[Supplied entries]

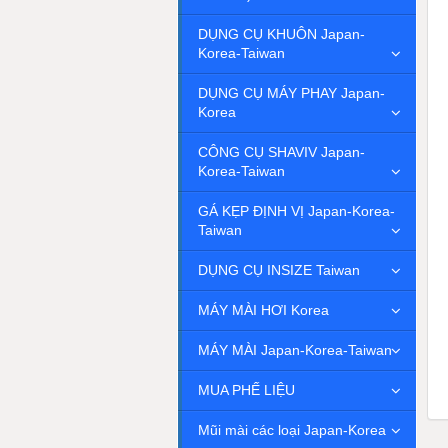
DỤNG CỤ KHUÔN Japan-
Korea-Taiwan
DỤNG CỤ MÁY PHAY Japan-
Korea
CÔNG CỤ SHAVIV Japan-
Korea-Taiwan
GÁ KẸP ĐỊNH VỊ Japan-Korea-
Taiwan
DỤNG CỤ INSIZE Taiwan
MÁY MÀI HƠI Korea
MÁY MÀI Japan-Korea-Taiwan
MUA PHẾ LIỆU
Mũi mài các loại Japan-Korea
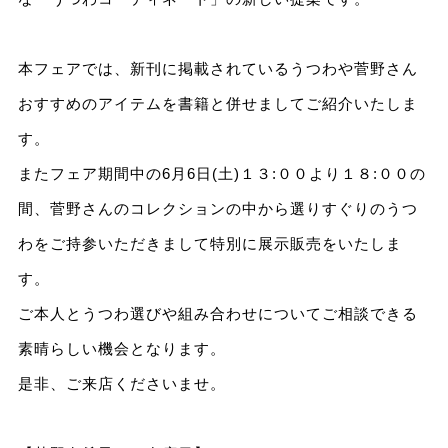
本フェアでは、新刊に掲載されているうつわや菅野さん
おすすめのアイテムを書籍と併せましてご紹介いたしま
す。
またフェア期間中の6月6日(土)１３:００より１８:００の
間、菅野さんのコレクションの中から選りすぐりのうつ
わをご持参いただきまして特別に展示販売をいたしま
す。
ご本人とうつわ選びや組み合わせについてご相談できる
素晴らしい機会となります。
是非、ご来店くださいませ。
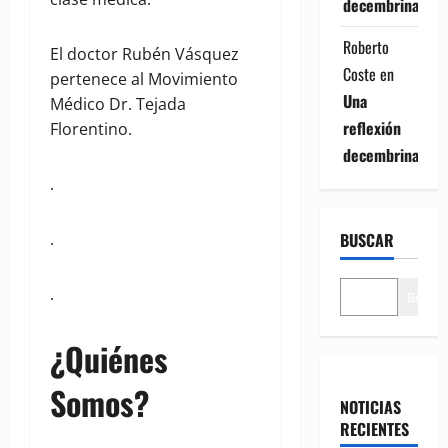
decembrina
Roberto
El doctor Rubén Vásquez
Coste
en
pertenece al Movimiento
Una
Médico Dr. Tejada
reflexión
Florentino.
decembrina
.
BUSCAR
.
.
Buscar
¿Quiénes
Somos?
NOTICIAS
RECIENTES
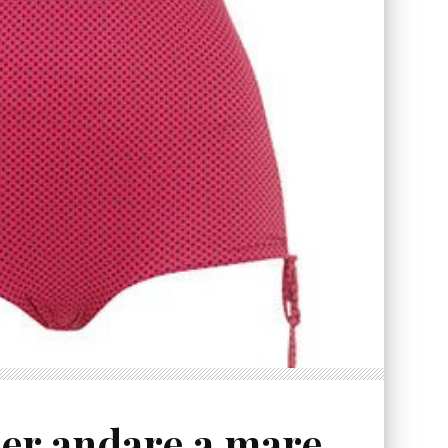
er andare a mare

[/Supplied entries]
[Supplied entries]

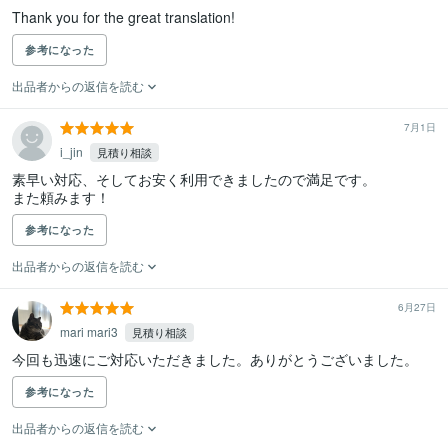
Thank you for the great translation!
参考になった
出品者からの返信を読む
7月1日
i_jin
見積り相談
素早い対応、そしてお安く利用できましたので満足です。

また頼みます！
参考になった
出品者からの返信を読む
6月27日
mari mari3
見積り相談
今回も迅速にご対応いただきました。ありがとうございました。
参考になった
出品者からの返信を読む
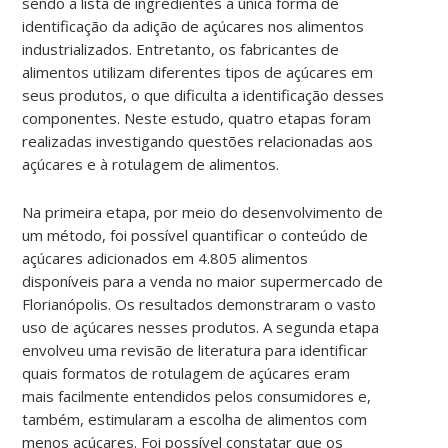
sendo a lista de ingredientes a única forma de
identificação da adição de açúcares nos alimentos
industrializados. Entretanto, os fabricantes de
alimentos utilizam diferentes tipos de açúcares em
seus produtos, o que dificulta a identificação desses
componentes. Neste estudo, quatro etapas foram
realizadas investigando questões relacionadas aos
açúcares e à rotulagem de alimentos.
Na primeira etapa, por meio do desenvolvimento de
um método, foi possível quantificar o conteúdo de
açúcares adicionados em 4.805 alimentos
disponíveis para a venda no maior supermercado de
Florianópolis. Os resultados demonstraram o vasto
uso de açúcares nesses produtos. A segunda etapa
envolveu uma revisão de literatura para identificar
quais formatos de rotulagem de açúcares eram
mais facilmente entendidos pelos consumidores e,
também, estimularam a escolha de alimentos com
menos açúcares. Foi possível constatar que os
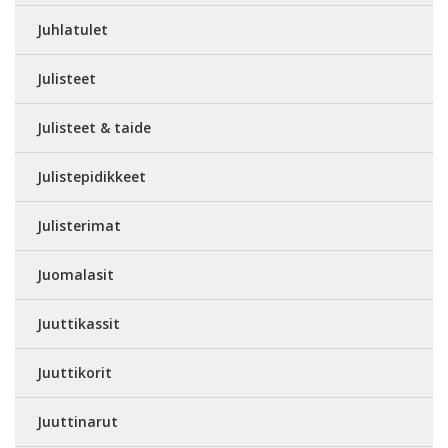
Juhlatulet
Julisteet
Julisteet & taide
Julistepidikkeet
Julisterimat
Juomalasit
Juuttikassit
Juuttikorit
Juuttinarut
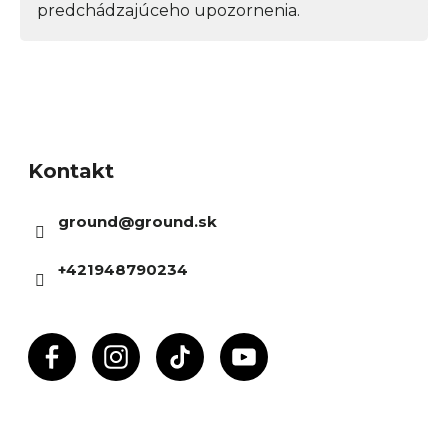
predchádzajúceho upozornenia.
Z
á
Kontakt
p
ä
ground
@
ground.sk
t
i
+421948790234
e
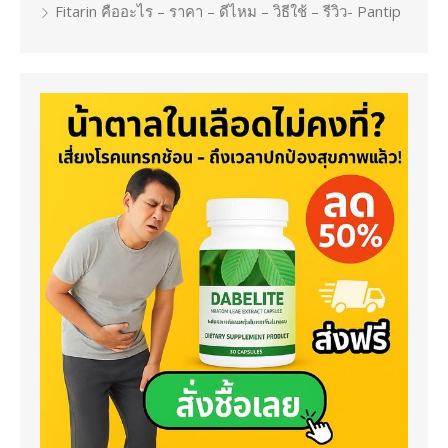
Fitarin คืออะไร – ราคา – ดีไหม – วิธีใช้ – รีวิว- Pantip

[/Supplied entries]
[Supplied entries]

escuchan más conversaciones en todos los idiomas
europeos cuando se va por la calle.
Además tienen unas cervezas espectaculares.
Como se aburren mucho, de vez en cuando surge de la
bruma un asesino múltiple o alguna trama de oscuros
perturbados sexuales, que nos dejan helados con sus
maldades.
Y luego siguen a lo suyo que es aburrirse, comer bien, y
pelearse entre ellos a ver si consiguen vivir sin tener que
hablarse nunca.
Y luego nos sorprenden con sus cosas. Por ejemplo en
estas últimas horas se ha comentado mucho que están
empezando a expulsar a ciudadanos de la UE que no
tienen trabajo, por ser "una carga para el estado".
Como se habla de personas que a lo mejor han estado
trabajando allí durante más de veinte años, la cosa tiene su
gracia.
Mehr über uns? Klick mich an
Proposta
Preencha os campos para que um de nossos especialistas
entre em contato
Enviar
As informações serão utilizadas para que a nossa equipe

[/Supplied entries]

Starting at the line with "素早い対応、そしてお安く利用できましたので満足です。" in the entries above, write out every line exactly until the line with "seus produtos, o" has been written. Include no pictures and nothing more.

素早い対応、そしてお安く利用できましたので満足です。

また頼みます！
参考になった
出品者からの返信を読む
6月27日
mari mari3
見積り相談
今回も迅速にご対応いただきました。ありがとうございました。
参考になった
出品者からの返信を読む
sendo a lista de ingredientes a única forma de
identificação da adição de açúcares nos alimentos
industrializados. Entretanto, os fabricantes de
alimentos utilizam diferentes tipos de açúcares em
seus produtos, o que dificulta a identificação desses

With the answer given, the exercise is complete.